James is the Director of Research at PortSwigger Web Security, who constantly updates his twitter feed with new research he conducts. He is considered one of the top AppSec researchers and an engaging speaker.
Daniel is a virtual CISO, He also produces a podcast called “Unsupervised Learning” that explores the convergence of security, technology, and humans. Daniel is thecreator of https://github.com/danielmiessler/SecLists which is considered the best pool of wordlists available for AppSec researchers.

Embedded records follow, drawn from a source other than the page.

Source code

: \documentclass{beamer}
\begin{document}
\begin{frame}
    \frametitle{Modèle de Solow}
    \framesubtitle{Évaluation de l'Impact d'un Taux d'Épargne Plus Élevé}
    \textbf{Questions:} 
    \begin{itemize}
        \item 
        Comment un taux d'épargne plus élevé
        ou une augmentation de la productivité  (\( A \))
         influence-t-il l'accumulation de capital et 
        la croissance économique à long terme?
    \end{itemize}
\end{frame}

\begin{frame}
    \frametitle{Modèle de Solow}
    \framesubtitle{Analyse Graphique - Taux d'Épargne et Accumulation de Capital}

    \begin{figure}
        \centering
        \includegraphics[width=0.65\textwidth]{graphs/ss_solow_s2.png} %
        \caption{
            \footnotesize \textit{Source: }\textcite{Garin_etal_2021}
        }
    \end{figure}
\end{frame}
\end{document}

Shubham is the Co-founder of Assetnote and a security researcher who provides wonderfully detailed AppSec posts on his twitter profile.
Michael is the Global Head of Security Ops and Researcher Enablement at BugCrowd, he operates a youtube channel and several AppSec tools such as NoSQLMap, Interlace and Crithit.
Somdev is an open-source tools maker, he is the creator of a bunch of useful tools for AppSec assessment such as Arjun / XSStrike and more. He often tweets useful tips including methods to implement when searching for misconfigurations on web applications.
Tom is an Open-source tool maker, security researcher, trainer and talker. He has developed some of the most widely used tools among AppSec professionals worldwide. He is also a top Bug Bounty hunter and provides useful tips and tricks on his profile and at various AppSec conferences.
Orange tsai is a top security researcher, who is the brain behind the SSL VPN cve's that emerged in September 2019. He has unique techniques and tweets and maintain an active blog about critical and severe exploits that are worth following.
Harsh is an Application Security Engineer at Vimeo. He conducts web security research and publishes great critical AppSec write ups on his twitter feed, including his latest RCE on Apple.
Sandeep is the co-founder of ProjectDiscovery.io, who are in charge of developing game changing tools for AppSec assessments including nuclei, subfinder and many more, he is also ranked 7th on the HackerOne all time leaderboard.
Youssef is a Cyber Security Expert and Bug Bounty hunter. He is most famous for his findings on the Facebook Whitehat program. He also publishes his great write ups which elaborate how he finds critical vulnerabilities on facebook and it's subsidiaries.
Harsh Bothra is currently working as a Cyber Security Analyst at RedHunt Labs, and is a part-time Bug Hunter. Harsh operates a "365 days learning challenge" that focuses on AppSec topics, and shares the processes on his twitter feed.
Steven Tseeley (mr_me)
Steven is an information security specialist who operates a blog where he shares some of his research, including how RCE against Microsoft Exchange Online servers was achieved.
Jobert is the co-founder of HackerOne. He tweets and speaks in conferences about security and his own experience as a hacker, he tends to share tools and tips on his twitter profile.
Grzegorz is a pentester and Youtube content creator, during the last year he created and operated the youtube channel "Bug bounty Reports Explained", where he thoroughly explains the most impactful Bug Bounty reports by breaking them down into small pieces with explanatory videos that are easy to understand.